Então chegou o momento em que meus filhos nasceram, meu tempo encurtou, e a revista foi atrasando cada vez mais. E chega uma hora que o tempo diminui e não tem como cortar o trabalho pago, afinal, você tem que comer. Então os projetos paralelos vão pro saco, até que não deu mais.

A gente chegou a explorar outros formatos, fazer edições impressas, com o zine e tudo mais, o que foi uma ideia legal, mas eu já estava sem tempo para executar, então acabou uma ideia que não vingou.

Enfim tomamos a decisão de encerrar. E fica aquela pergunta: “A Trasgo fracassou?”

Minha resposta é um sonoro “de maneira alguma”. Essa revista foi muito importante para mim, me apresentou uma porrada de gente. Quando comecei a Trasgo lá atrás, pensei “nossa, preciso de um jeito de me inserir nesse mercado de literatura fantástica no Brasil. Preciso mostrar que existo, conhecer as pessoas.” Então conheci muita gente incrível, fiz amigos por causa da Trasgo, e claro, fiz o nome.

E aprendi muito, muito, muito. Minha escrita melhorou infinitamente quando passei a trabalhar em cima dos contos dos outros, aprendi sobre edição. É aquela coisa, opa, eu preciso editar, então comecei a ler muito, fazer cursos, ir atrás, para poder fazer um trabalho bom.

Por fim, o que foi muito bonito foi ver que a Trasgo inspirou outros movimentos, ver novas revistas que surgiram ou que serão lançadas. Agora está começando a aparecer esse cenário de revistas de contos no Brasil, e isso me deixa muito feliz. Eu não consigo medir o quanto a minha revistinha, meu xodó, tem algum impacto nisso, mas fico muito feliz em ver esses espaços surgindo.

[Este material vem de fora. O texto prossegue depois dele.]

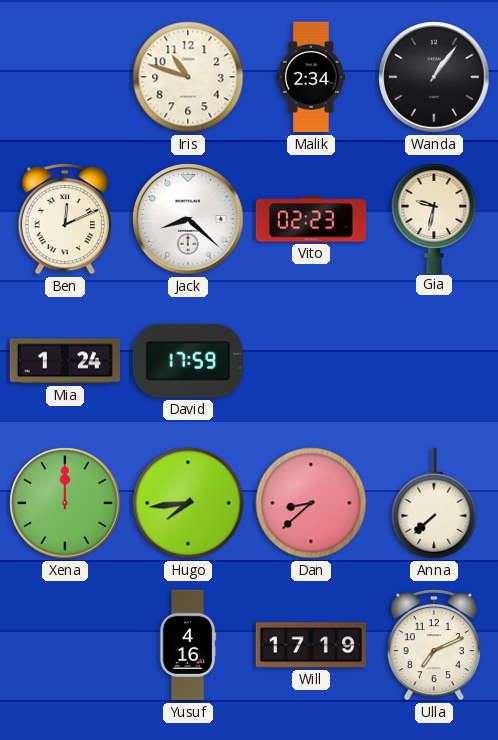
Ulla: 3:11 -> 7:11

Espaços estes mais democráticos, que abrem para uma literatura mais diversa. Essa sempre foi uma preocupação na Trasgo, eu não queria fazer uma revista de ficção científica de hominho branco para hominho branco, a gente sempre tentou trazer mais vozes diversas, de pessoas trans, lgbtq+, de pessoas estigmatizadas. Na real isso é até algo que acho que falhei. Ou melhor, que poderíamos ter feito mais. Nós tentamos, mas nem sempre as coisas acontecem do jeito que a gente espera.

Fica aqui então o meu agradecimento a todo mundo que participou da Trasgo. A gente publicou 138 contos escritos por 114 pessoas diferentes. E não só quem publicou, mas quem mandou, leu, editou, apoiou, por tudo isso eu sou grato a todas essas pessoas por estes sete anos realmente incríveis.

Para a música da semana, deixo vocês com “All Good Things“, ou “O que é bom sempre tem um final”, da Nelly Furtado com Di Ferrero.